Fermentieren, bis es schmeckt

VON QUITTEN-ZIMT-MISO BIS SALZBERGAMOTTEN: ZU BESUCH BEI FERMENTATIONSEXPERTE STEFAN WEIGERT IN KIRCHROTH

STECKBRIEF

NAME: Stefan Weigert

 

GEBURTSJAHR: 1972

 

WOHNORT: Kirchroth

 

LIEBLINGSORT IN NIEDERBAYERN: Der Wald

 

GELERNTER BERUF: Schreiner/Musiklehrer

 

MEINE BERUFUNG: Kreativität freien Lauf lassen

 

MEIN MENTOR UND LEHRMEISTER: Stefan Wiesner, Heiko Antoniewicz, André Greul, Johann Lafer, Alexander Hermann, Tobias Betz

 

MEINE LEIBSPEIS AUS KINDHEITSTAGEN: Rindsroulade

 

MEINE AKTUELLE LEIBSPEIS: keine bestimmten; ich entdecke gerne neue Geschmäcker

 

DAKAUF ICH EIN: im Garten und in meinem Keller

 

DAS DARF IN MEINER KÜCHE NICHT FEHLEN: Leidenschaft

„Hereinspaziert“, sagt Stefan Weigert, als ich ihn im Februar besuche. Von außen unterscheidet sich sein Haus mitten in Kirchroth im Landkreis Straubing-Bogen nicht von denen seiner Nachbarn. Doch drinnen angekommen merkt man gleich: Hier wohnt ein Mensch, der in seiner Leidenschaft aufgeht.

 

Stefan Weigert, hauptberuflich Schlagzeuglehrer an der Kreismusikschule Mitterfels, ist passionierter Freizeitgärtner, Hobbykoch und Experte für Vorratshaltung, besonders für das Fermentieren von Lebensmitteln. Sein Credo: Aus dem, was in seinem Garten und ums Haus wächst, das meiste herausholen und haltbar machen. Und dabei entstehen je nach Saison verschiedene spannende Neu-Kreationen wie Schwarzwurzel-Quitten-Kimchi, fermentierter Lauch mit Erdäpfelsalz oder Quitten-Zimt-Miso. Auch den Koji-Pilz für seine Sojasoßen und Miso-Pasten züchtet er bei sich zuhause.

▸ DATENSATZAUSZÜGE:

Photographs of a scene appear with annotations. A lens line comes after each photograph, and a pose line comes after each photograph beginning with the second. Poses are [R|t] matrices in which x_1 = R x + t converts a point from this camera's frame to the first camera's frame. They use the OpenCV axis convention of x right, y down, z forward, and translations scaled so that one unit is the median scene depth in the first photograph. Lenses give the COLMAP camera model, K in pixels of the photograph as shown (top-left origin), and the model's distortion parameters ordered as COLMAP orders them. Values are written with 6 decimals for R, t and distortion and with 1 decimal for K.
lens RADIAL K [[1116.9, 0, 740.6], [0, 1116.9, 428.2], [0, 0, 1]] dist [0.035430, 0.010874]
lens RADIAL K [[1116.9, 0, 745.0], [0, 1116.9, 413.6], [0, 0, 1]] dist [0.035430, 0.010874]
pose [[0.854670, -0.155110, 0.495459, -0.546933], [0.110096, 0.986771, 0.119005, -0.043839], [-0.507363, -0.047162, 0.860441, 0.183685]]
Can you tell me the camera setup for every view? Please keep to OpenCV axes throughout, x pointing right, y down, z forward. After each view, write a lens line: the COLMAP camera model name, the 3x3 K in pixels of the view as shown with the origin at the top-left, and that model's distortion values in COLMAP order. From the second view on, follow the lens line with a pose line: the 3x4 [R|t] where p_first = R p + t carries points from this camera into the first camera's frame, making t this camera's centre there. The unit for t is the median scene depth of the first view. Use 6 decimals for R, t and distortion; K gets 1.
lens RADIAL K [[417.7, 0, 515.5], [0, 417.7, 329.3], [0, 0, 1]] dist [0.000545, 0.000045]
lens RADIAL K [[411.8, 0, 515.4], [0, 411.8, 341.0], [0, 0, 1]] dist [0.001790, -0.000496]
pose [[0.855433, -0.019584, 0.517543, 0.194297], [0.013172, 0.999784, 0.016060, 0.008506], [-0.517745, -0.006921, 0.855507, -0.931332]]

* * *

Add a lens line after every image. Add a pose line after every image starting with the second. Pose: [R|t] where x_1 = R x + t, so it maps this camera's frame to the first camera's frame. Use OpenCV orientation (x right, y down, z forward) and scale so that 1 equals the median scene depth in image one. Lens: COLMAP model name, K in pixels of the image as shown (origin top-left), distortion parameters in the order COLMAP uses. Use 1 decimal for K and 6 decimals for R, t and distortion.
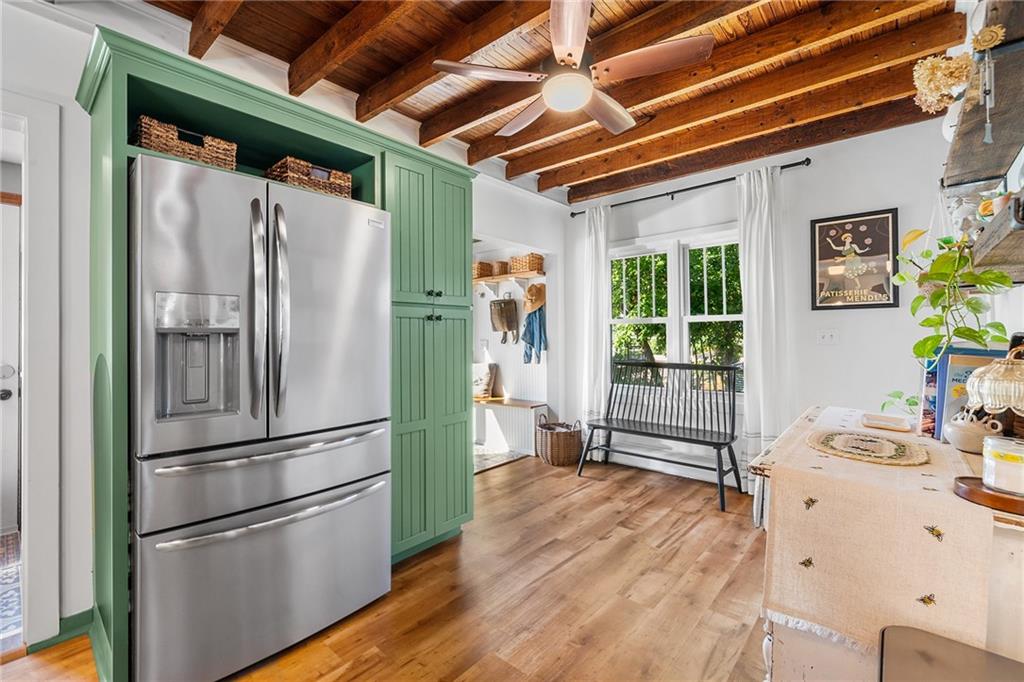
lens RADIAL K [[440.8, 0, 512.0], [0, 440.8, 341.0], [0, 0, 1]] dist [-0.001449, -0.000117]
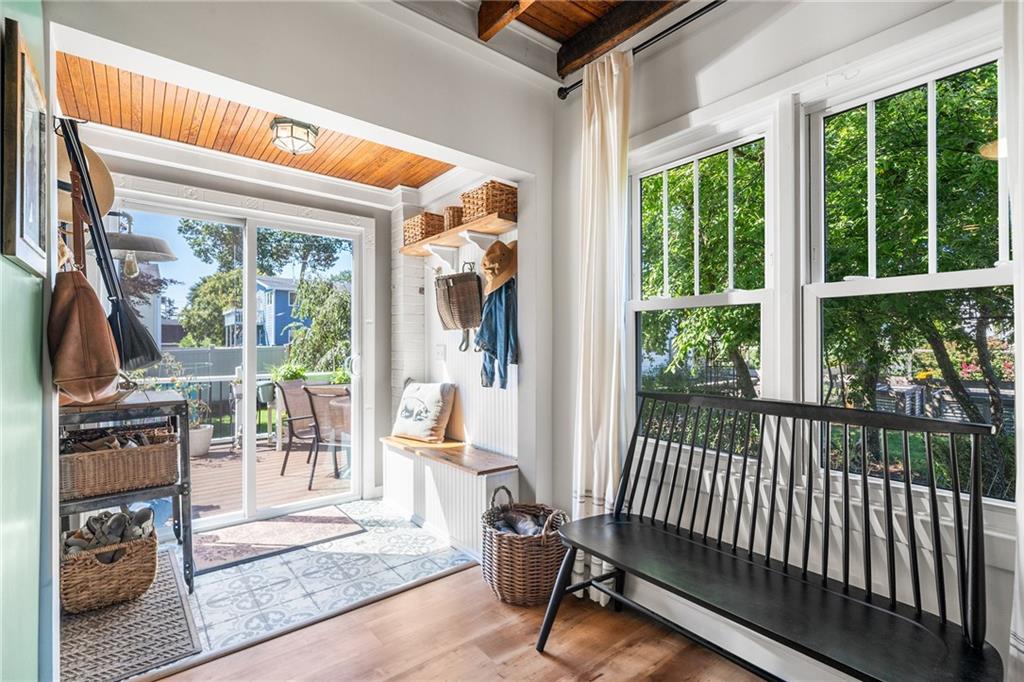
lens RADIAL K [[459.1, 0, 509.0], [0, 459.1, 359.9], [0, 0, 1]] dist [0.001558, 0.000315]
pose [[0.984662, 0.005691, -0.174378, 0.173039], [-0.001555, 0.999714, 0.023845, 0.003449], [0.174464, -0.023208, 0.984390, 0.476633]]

▸ AUFGABE: An welcher Musikschule arbeitet Stefan Weigert laut dem Dokumentabschnitt über das Fermentieren hauptberuflich als Schlagzeuglehrer?

▸ ANTWORT: An der Kreismusikschule Mitterfels.